2. When the mixture has reached an appropriate temperature, remove the pot from the heat and add the lemon juice. Gently stir 2-3 times to ensure that the lemon juice is evenly distributed, then let the pot sit undisturbed for 5 minutes or so.

3. In the meantime, line a colander or strainer with 2-3 layers of cheese cloth and place over a large bowl to catch the whey. Pour the curdled milk mixture into the colander or strainer and allow to strain for 1-2 hours, depending on your desired consistency for the cheese.

If during this time, the whey begins to fill the bowl too much, pull up the edges of the cheese cloth and hang the bundled curds somewhere where they can continue to drain without the whey soaking back in. When done, discard the whey and enjoy your ricotta!
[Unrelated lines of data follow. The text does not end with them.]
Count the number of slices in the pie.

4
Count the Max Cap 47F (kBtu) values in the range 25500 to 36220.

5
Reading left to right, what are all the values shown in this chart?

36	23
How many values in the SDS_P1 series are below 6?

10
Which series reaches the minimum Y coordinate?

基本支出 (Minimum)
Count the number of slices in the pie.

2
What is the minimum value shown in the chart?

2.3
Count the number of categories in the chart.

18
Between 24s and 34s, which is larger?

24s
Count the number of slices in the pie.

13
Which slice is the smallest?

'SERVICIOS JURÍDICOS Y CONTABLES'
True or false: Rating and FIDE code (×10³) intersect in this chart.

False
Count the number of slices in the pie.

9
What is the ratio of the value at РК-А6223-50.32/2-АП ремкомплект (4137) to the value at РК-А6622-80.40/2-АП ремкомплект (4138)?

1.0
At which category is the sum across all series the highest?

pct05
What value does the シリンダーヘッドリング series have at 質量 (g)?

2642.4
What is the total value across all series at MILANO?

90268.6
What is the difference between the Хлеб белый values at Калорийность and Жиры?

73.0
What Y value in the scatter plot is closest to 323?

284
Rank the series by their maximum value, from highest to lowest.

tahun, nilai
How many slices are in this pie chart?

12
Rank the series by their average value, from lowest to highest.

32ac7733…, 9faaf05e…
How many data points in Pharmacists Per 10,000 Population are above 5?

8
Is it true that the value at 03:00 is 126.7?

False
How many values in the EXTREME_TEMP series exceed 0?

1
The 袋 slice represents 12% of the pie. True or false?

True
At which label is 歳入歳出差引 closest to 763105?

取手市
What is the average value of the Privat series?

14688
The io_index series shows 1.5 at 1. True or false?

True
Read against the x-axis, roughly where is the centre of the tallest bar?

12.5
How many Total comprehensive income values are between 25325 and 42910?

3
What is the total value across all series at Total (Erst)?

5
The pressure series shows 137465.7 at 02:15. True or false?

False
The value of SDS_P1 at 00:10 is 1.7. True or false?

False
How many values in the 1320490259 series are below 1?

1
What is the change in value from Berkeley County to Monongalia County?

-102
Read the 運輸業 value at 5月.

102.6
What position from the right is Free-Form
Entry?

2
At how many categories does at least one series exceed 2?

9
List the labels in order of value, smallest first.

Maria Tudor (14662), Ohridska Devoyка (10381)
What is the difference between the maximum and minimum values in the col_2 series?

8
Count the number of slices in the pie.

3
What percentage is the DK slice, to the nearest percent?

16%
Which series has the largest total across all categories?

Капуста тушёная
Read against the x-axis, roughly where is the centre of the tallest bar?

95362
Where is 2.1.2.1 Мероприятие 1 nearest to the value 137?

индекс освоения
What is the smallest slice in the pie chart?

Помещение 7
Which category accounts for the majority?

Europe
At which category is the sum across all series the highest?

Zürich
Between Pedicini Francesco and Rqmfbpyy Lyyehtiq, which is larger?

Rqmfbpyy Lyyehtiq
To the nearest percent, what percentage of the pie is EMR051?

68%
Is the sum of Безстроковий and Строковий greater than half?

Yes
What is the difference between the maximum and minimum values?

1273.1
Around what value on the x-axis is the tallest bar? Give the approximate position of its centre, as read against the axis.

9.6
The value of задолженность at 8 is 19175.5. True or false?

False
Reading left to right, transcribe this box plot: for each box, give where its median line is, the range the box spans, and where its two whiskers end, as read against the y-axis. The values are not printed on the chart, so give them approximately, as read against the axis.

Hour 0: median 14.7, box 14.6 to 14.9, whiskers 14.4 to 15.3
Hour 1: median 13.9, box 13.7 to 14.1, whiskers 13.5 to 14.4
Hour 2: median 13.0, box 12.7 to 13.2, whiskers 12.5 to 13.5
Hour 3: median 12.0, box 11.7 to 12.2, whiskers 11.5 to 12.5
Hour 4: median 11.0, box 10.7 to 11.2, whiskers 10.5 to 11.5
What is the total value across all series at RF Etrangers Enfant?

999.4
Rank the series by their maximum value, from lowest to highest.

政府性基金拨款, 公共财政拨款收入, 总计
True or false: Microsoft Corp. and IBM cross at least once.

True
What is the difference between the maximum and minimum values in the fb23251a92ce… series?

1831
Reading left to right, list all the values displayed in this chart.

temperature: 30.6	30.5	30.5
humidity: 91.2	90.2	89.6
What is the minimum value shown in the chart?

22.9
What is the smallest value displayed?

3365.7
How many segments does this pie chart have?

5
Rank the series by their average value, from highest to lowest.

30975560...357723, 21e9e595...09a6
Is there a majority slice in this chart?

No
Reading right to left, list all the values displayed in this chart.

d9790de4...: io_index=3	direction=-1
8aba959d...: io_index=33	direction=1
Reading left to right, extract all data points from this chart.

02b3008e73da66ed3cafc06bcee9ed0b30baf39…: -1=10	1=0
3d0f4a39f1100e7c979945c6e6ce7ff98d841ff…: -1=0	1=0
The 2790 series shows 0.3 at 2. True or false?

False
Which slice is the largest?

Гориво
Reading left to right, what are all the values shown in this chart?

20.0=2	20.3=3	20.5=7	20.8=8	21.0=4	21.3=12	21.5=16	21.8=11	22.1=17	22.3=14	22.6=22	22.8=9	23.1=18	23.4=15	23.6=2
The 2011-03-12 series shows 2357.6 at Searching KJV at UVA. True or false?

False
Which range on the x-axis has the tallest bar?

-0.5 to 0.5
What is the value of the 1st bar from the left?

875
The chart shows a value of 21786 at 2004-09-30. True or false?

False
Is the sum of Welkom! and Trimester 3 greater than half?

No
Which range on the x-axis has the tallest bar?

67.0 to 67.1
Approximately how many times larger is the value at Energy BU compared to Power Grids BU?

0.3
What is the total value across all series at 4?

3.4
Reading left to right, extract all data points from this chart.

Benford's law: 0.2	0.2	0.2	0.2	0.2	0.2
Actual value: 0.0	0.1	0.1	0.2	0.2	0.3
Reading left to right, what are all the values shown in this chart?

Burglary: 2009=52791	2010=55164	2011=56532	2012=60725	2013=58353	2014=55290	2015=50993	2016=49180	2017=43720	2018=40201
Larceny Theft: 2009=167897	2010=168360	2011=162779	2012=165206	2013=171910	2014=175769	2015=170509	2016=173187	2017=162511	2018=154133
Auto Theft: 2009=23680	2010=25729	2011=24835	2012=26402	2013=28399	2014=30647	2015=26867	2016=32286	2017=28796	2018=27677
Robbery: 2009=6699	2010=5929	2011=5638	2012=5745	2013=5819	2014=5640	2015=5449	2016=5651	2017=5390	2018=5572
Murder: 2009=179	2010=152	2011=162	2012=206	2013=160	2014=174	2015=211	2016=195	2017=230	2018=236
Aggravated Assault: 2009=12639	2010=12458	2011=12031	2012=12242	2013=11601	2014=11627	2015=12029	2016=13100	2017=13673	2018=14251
Pack up whatever you don’t eat right away into an airtight container to stay in your fridge for up to 5 days or so (keep time will vary from batch to batch, so use discretion!).

*Note: While you’ll want to hold off on sharing large quantities of this with eaters from 6- to 12-months old (i.e., don’t feed this the way you might yogurt), it’s a perfectly safe add-in for even very early eaters. Mix a little bit into oatmeal or another whole grain cereal, pastina, or even pureed vegetables to give them a creamy consistency.

3 Responses

  1. I’ve been dying to try to make my own cheese and this looks like the perfect “first recipe” for me to try. Buying ingredients today!

  2. Beth says:

    Any idea if you could do this with lactaid? I have lactose sensitive twins who are ok with yogurt and aged cheeses. You can buy lactaid cottage cheese, but not ricotta and I think it would have the same problem for them.

  3. That’s a great question, Beth, and, honestly, I’m not sure. I know that milk that’s been pasteurized but not also homogenized performs better in this recipe so the process through which the milk has been can make a difference. I assume it has to do with the cream content. Since I’m not familiar with how milk is treated to become Lactaid, I can’t say for sure, but think it’s worth a shot. Though ricotta made with standard whole milk that has been both pasteurized and homogenized doesn’t come out quite as heavenly, it does come out. And it’s fresh, homemade and good—so I’m guessing Lactaid will work, too. Does it come in full fat? If so, use that. Let me know how it turns out!